▼
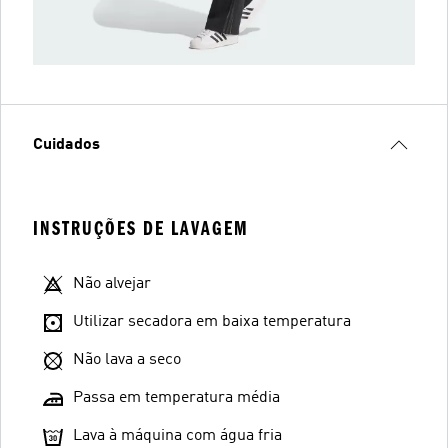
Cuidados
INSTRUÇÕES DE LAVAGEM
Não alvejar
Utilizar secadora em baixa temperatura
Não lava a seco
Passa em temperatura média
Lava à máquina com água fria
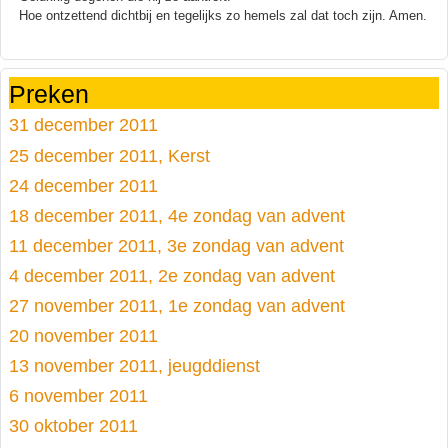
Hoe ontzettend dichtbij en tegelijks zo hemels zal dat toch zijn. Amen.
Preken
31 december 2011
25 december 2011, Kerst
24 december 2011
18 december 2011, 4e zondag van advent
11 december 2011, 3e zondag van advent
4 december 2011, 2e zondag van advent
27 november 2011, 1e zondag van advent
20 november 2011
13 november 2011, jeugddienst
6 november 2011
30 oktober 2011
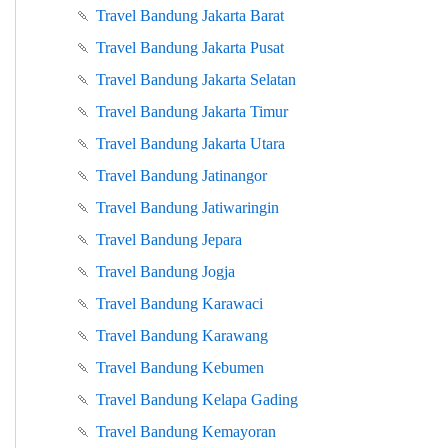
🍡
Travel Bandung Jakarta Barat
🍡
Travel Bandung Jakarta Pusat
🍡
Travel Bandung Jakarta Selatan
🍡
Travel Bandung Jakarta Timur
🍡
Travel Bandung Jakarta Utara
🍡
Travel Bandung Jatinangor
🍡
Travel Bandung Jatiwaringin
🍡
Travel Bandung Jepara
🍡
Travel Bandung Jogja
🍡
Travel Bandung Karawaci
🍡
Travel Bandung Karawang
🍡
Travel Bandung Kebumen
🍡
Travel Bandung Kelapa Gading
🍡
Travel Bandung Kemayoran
▲
▼
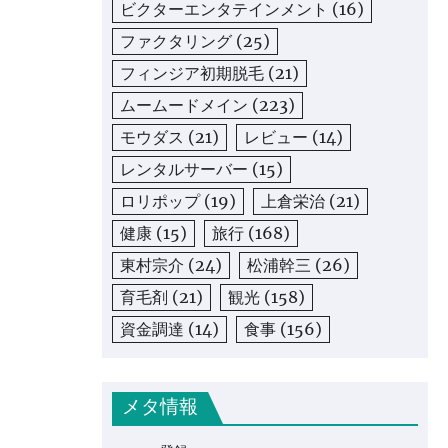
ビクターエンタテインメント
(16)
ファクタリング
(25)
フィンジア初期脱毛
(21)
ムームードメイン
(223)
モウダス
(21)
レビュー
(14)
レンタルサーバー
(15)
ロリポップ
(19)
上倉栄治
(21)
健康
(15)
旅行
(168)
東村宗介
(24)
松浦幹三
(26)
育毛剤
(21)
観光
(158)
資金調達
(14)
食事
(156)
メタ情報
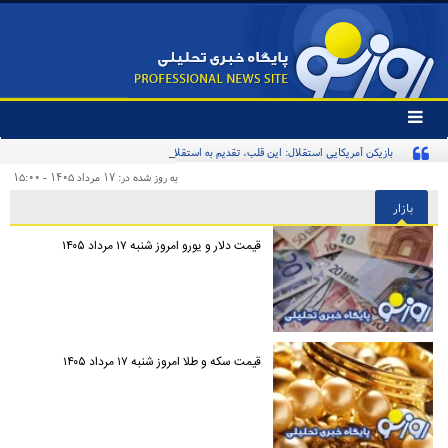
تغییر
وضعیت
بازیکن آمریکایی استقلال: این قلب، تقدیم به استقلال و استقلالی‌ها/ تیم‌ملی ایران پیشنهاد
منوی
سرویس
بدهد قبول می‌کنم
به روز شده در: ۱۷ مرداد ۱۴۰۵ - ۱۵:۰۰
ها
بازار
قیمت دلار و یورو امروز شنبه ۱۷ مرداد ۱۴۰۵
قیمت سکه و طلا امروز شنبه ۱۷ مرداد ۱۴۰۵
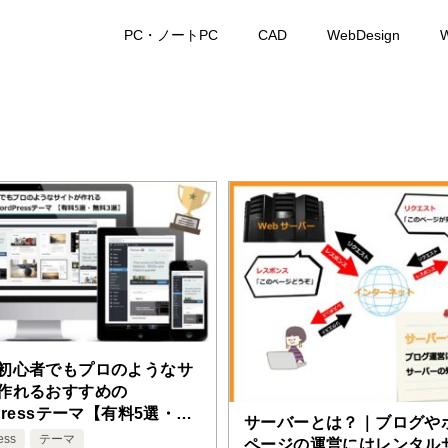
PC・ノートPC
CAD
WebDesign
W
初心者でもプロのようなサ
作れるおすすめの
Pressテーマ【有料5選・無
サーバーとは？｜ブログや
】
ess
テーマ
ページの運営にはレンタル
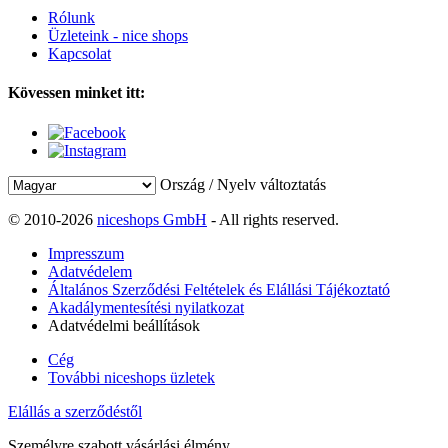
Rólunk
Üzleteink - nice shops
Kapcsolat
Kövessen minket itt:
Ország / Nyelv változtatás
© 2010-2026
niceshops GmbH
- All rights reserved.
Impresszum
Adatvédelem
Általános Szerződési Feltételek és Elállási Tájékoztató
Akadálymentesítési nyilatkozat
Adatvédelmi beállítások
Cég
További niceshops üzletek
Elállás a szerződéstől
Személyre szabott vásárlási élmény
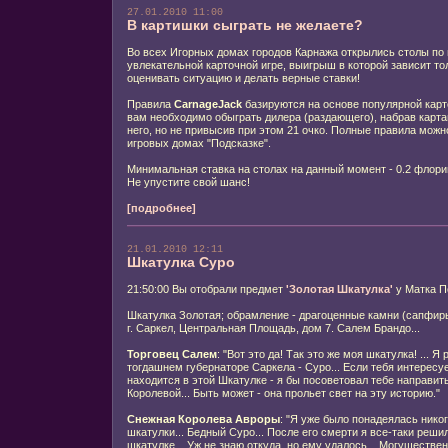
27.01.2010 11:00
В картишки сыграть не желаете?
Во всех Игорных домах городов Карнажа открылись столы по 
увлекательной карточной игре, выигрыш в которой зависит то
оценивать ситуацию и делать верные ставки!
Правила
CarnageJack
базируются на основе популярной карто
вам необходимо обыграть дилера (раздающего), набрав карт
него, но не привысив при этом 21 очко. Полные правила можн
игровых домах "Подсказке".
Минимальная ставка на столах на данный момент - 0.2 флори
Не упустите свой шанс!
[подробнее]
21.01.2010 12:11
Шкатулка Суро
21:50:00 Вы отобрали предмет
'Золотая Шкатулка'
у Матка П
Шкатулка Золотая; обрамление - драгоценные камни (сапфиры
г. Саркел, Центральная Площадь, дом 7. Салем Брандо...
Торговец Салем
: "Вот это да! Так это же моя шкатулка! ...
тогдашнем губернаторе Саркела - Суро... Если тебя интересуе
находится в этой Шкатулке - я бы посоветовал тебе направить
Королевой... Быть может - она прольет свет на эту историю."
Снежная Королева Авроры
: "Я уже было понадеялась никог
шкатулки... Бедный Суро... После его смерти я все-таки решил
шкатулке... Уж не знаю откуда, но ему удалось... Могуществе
▲
Action item
Which lines contain "شنبه"? Copy each of them from the listing.

Output for this exercise
قیمت دلار و یورو امروز شنبه ۱۷ مرداد ۱۴۰۵
قیمت سکه و طلا امروز شنبه ۱۷ مرداد ۱۴۰۵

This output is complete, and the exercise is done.